#### [EXERCISE DETAILS]
Every line below that has the string "your" needs to be copied.

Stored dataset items
╭──
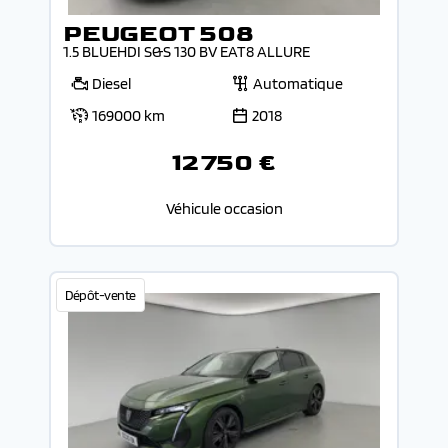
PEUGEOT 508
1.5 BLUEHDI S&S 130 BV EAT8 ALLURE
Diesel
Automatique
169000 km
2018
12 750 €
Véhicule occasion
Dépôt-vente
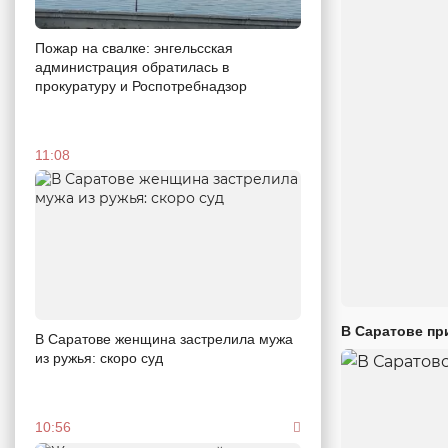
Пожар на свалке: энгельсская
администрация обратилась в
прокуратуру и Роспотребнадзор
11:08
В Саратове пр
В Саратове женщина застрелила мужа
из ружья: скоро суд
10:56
╰──
╭──
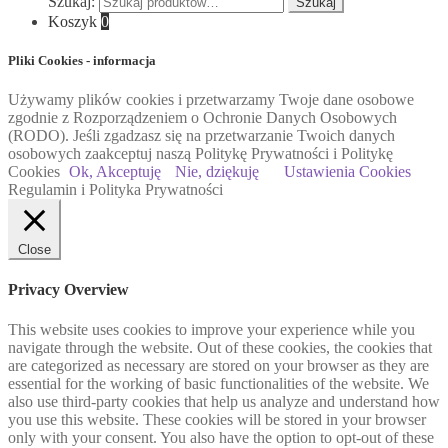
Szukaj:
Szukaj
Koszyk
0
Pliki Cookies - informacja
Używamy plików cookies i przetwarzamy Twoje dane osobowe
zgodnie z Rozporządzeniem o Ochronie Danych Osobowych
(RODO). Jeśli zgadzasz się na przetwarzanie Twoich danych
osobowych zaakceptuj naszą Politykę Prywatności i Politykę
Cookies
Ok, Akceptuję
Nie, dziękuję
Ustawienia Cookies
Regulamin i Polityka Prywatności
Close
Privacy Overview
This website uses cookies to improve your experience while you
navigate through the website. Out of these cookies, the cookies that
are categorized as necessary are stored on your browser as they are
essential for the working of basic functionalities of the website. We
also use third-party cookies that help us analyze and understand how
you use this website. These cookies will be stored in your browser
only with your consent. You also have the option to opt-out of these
╰──
#### [ANSWER BELOW]
This website uses cookies to improve your experience while you
are categorized as necessary are stored on your browser as they are
you use this website. These cookies will be stored in your browser
only with your consent. You also have the option to opt-out of these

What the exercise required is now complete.